ASSIGNMENT = Both the line with "wit and Wiſedome." and the line with "What Temperance is." in the records below must appear in the output, along with every line between them, exactly and with nothing added.
[INPUT DATA Boundary: Start]
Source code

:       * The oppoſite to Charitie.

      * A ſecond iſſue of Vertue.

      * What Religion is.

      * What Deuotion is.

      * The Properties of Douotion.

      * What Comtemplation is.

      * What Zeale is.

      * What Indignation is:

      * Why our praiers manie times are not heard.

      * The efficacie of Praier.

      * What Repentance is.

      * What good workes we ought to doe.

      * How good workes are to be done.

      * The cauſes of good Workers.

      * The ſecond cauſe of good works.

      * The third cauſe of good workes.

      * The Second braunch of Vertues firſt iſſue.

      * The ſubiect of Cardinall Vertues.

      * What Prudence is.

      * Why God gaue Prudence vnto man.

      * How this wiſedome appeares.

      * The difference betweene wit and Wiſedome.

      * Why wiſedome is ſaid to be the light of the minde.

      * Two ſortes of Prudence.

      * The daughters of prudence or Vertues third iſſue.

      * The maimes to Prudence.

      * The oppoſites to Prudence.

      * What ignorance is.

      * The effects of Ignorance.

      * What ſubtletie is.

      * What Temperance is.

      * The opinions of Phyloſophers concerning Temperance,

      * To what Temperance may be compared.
[INPUT DATA Boundary: End]
ANSWER FOR THIS EXERCISE =
      * The difference betweene wit and Wiſedome.

      * Why wiſedome is ſaid to be the light of the minde.

      * Two ſortes of Prudence.

      * The daughters of prudence or Vertues third iſſue.

      * The maimes to Prudence.

      * The oppoſites to Prudence.

      * What ignorance is.

      * The effects of Ignorance.

      * What ſubtletie is.

      * What Temperance is.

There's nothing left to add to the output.